Draw out every line with the word "right" from the listing below.
[[ DATA EXCERPTS open ]]
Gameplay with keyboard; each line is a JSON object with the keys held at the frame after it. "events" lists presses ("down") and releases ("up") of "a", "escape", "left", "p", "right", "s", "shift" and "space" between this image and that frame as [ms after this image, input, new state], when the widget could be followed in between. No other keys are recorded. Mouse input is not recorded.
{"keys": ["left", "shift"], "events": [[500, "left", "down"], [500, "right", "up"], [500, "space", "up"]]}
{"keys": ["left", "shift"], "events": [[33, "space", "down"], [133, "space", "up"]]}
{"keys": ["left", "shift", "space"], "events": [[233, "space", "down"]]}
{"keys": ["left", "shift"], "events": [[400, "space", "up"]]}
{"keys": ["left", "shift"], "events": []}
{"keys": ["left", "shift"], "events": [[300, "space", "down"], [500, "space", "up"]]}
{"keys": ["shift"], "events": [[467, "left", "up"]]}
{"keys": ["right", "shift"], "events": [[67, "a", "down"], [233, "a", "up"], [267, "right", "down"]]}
[[ DATA EXCERPTS closed ]]
*SOLVED EXERCISE*
Gameplay with keyboard; each line is a JSON object with the keys held at the frame after it. "events" lists presses ("down") and releases ("up") of "a", "escape", "left", "p", "right", "s", "shift" and "space" between this image and that frame as [ms after this image, input, new state], when the widget could be followed in between. No other keys are recorded. Mouse input is not recorded.
{"keys": ["left", "shift"], "events": [[500, "left", "down"], [500, "right", "up"], [500, "space", "up"]]}
{"keys": ["right", "shift"], "events": [[67, "a", "down"], [233, "a", "up"], [267, "right", "down"]]}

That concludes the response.